We already know one thing, that is, Identity is a burden for the banks and financial institution. But an easy way out would be digitized “identity”, but this an expensive idea. According to reports, banks and financial institution spend more than $ 1 billion on identity management system, which hardly solves the problem. The main reason is these disparate systems and technologies which sometimes refuse to and most times are unable to “talk” to each other.
Therefore, at a time when convergence and disruption are driving banks and financial institutions to revolutionize how they communicate with their customers, it is also making them think twice about how to cost-effectively manage and analyze “identities” to better understand and give better services to their customers.
WHAT CAN BE OF HELP TO THE BANKS AND FINANCIAL INSTITUTION?
The solution is Blockchain. The blockchain is a type of distributed ledger where all data is duplicated for all users in real-time. To use blockchain as a foundational architecture for identity applications would help governments or banks to provide people with digitally-stored identity via an app. Rather than spending so much of money and centrally storing that information on the device, at the bank/government location or even centrally in the cloud, blockchain allows that information to be replicated across the chain and therefore backed up, immutably across the network– and more importantly, not in a central repository.
A bank will request the blockchain platform for your identity data, and if you agree you will login perhaps via one-time password (OTP) and provide out the private key to your data. The identity data was sourced and managed by another party, but you have transparency of it and you alone can control its distribution to others. It is self-sovereign and it is safe from fraudsters and hackers.
HOW WILL IT BE OF ASSISTANCE TO FINANCIAL INSTITUTIONS?

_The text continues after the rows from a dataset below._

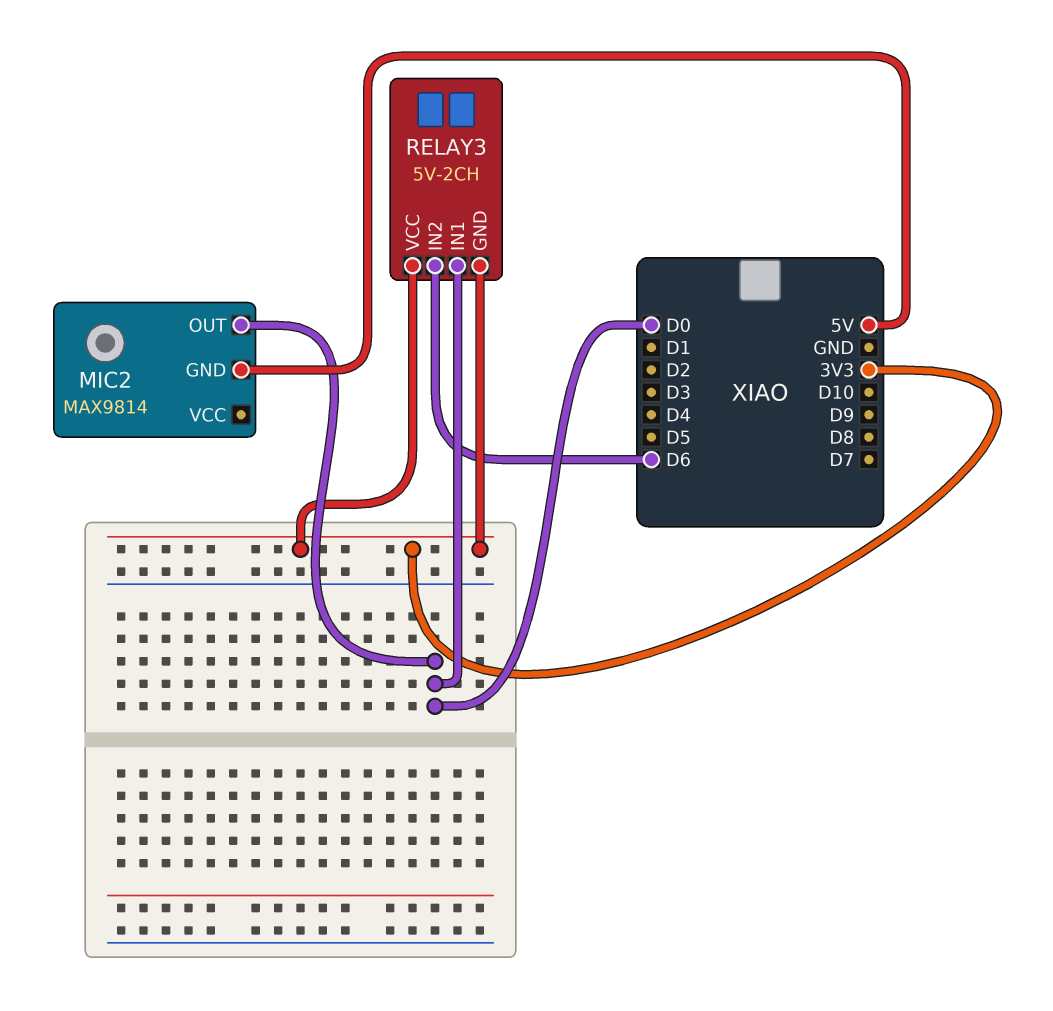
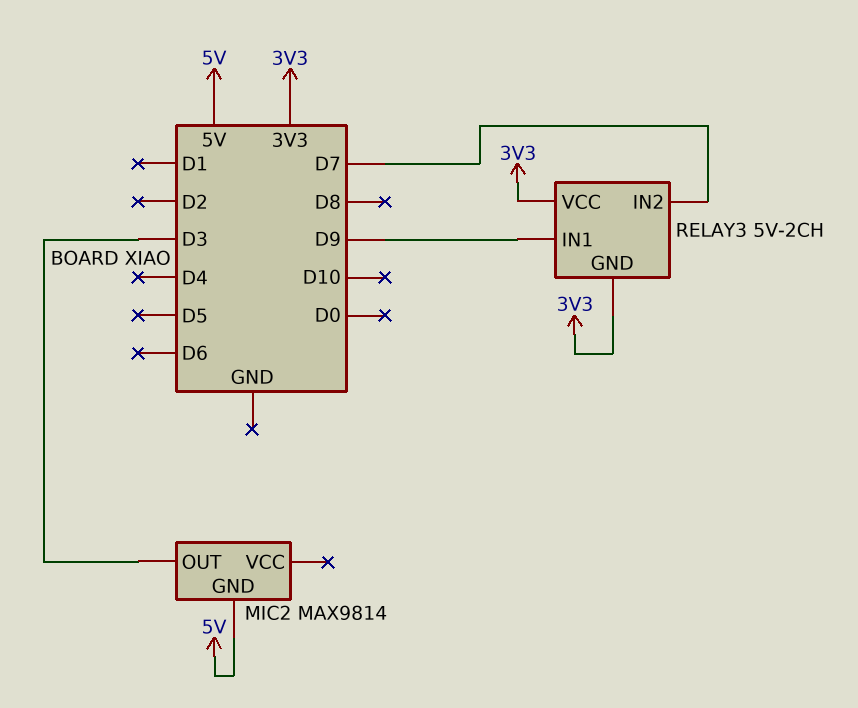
MIC2 pin OUT: D0 -> D3
RELAY3 pin IN1: D0 -> D9
RELAY3 pin IN2: D6 -> D7

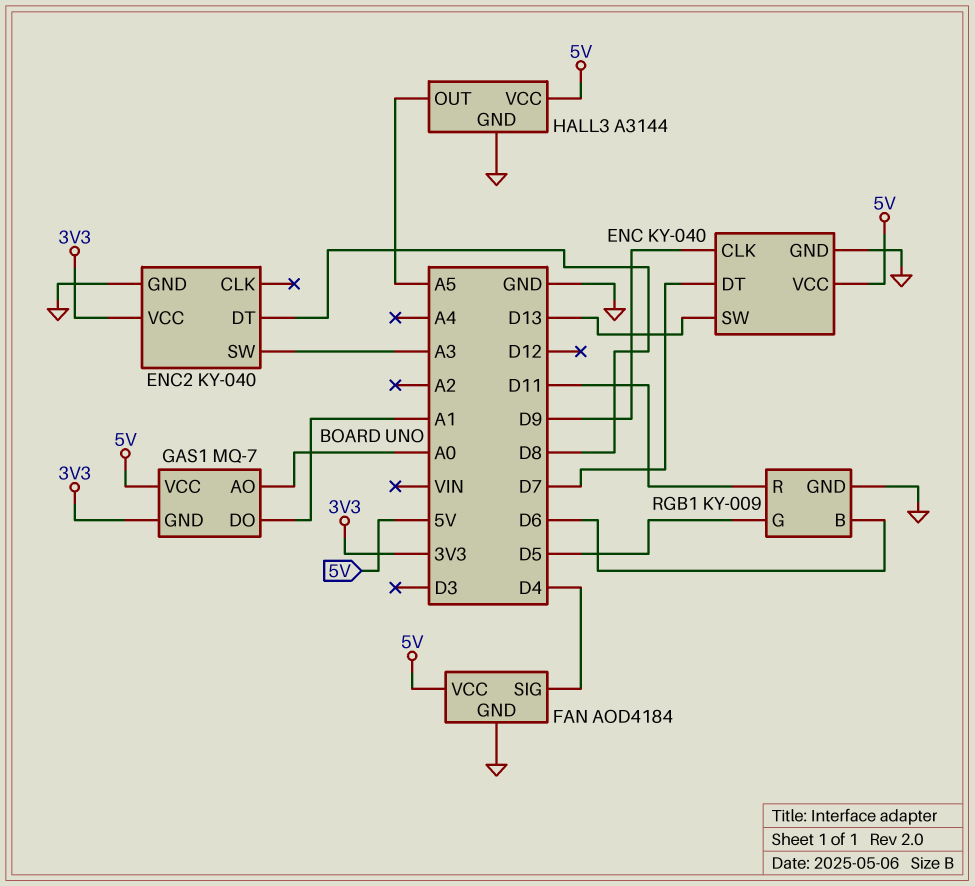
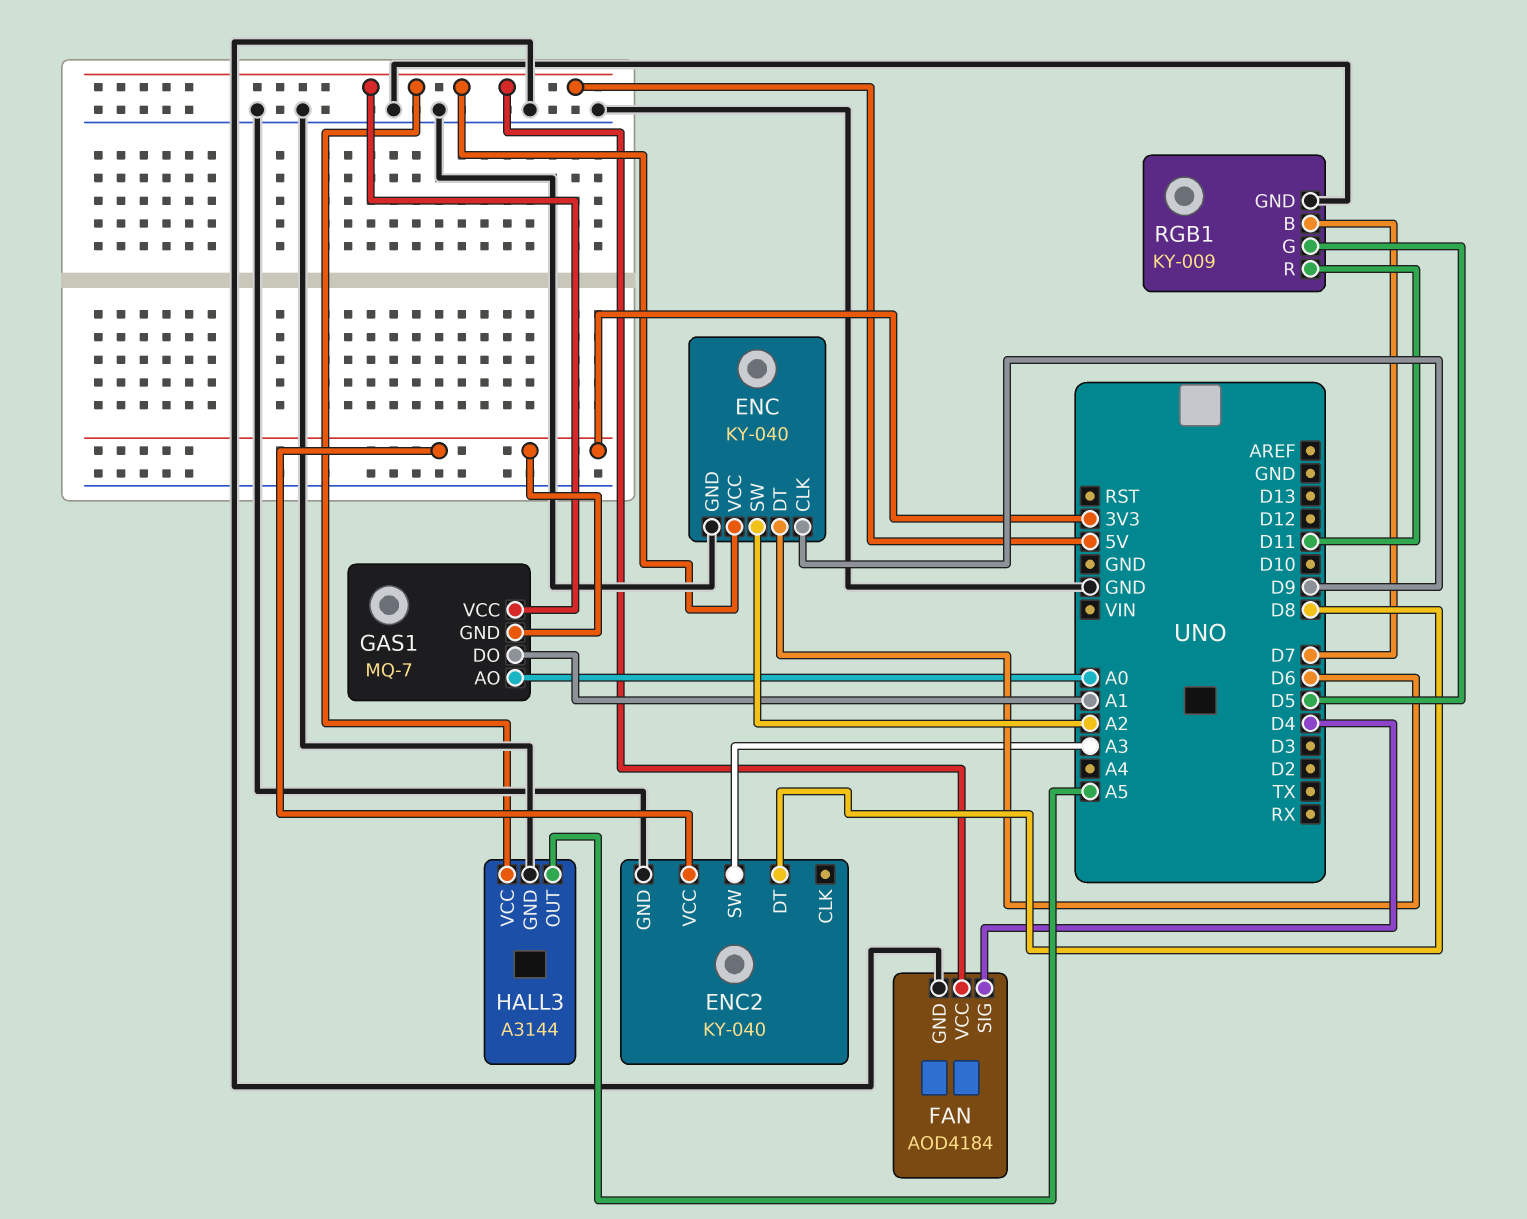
ENC pin DT: D7 -> D6
ENC pin SW: D13 -> A2
RGB1 pin B: D6 -> D7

By law, banks and financial institutions are required to clearly identify and create a risk profile for each of the customers. The Blockchain backed KYC model will help in saving cost which will, in turn, present the leading KYC utility with self-perpetuating market leadership or potentially remove the middlemen from this process. This model will give banks more control over their customer data.
BLOCKCHAIN FEATURES FOR KYC
1. Distributed client data collection
Banks will regain control over end-to-end interaction with the blockchain powered KYC utility model. Rather than KYC utilities asking new corporates for their client data, KYC utilities can ask their existing clients for consent to share onto the utility.
When another bank requests access to the profile, the corporate confirms its acceptance to share the originating bank’s KYC profile. This provides greater control and more reliable access to non-competitive data.
2. Standardisation and automation of policy and operations
With improvisation in KYC policy standardization and advancement digital data collection, blockchain can use smart contracts to execute operational and control process. Example, the day-to-day updates of client data could be easily updated and managed which would also reduce the need for periodic reviews. Where it can be standardized across the industry, KYC controls and workflow routing would be codified into smart contracts and executed automatically. Greater digitization could also enable multilingual solutions via smart contracts and translation tools.
3.The centralization of risk and controls
Banks and financial institution have better control and reduce regulatory risk by limiting human inputs and maintaining standardization across the industry. Direct feed backs from authoritative sources into the corporate profiles will reduce fraud risk and possibilities for human errors, compared to physical documents or customer-entered data fields.
Blockchain can change the way the banks work and their point of view towards identity management. It can make KYC so simple and also save operational cost. As businesses work on pilot projects to take this idea forward, the KYC use case will be a prerequisite for many of the other industry initiatives that rely on customer identity information to complete more complex transactions and work streams on a chain. Identity and KYC is an area where we can expect to see continued innovation.